Return the listing below exactly, with the pictures dropped.

- DATA SHOWN
= = = = = = =
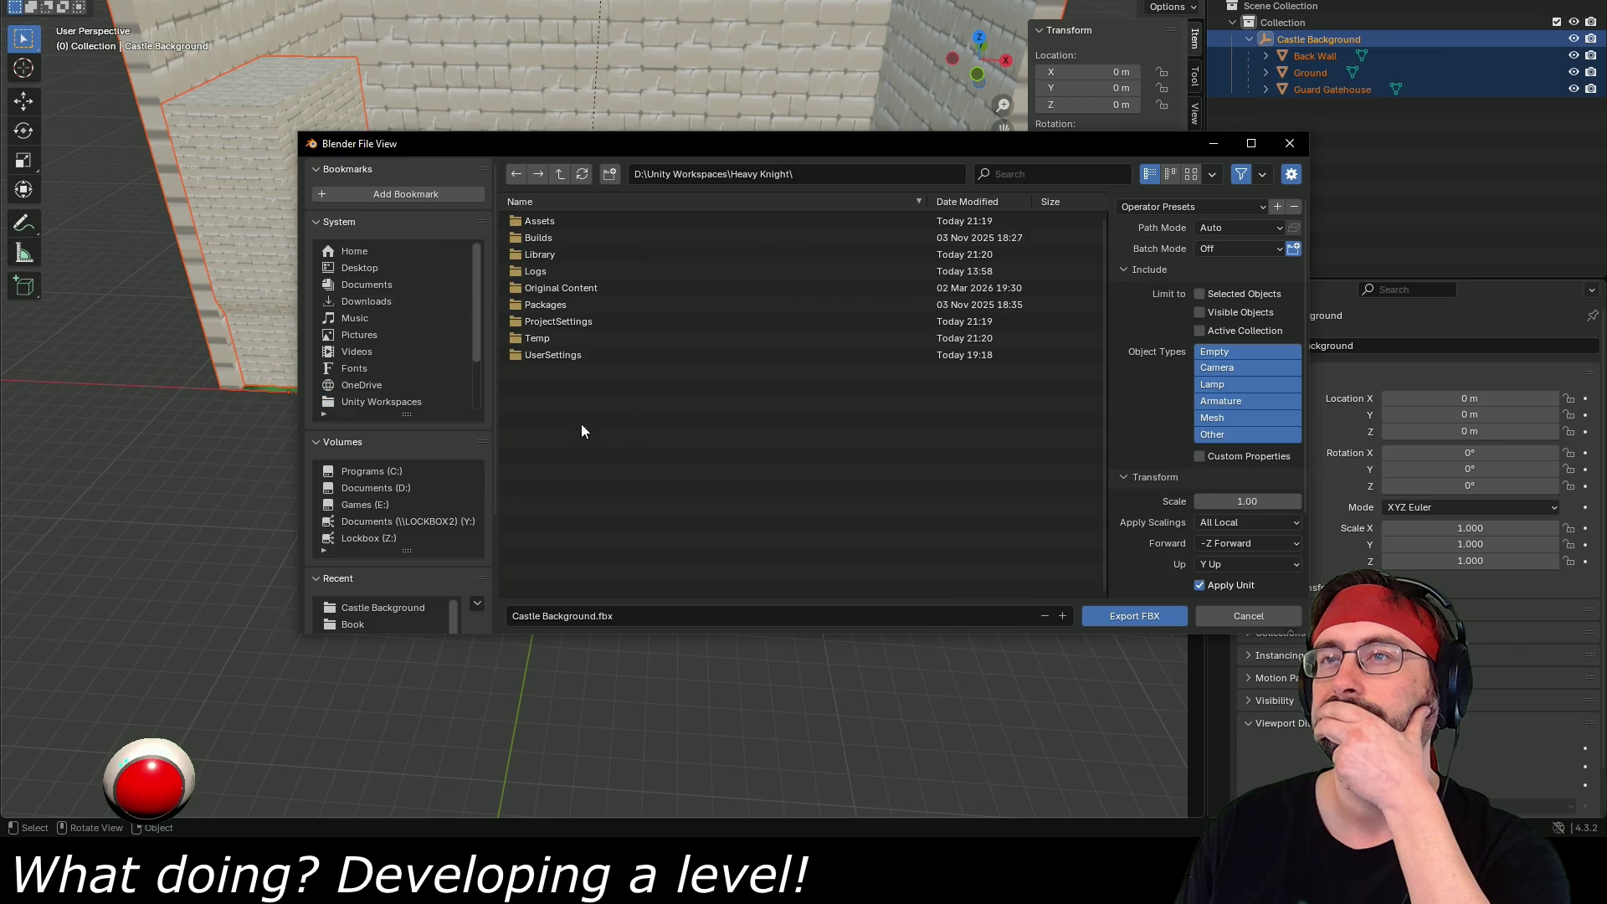
pyautogui.doubleClick(554, 220)
pyautogui.doubleClick(549, 269)
pyautogui.doubleClick(551, 488)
= = = = = = =
- ANSWER AREA
pyautogui.doubleClick(554, 220)
pyautogui.doubleClick(549, 269)
pyautogui.doubleClick(551, 488)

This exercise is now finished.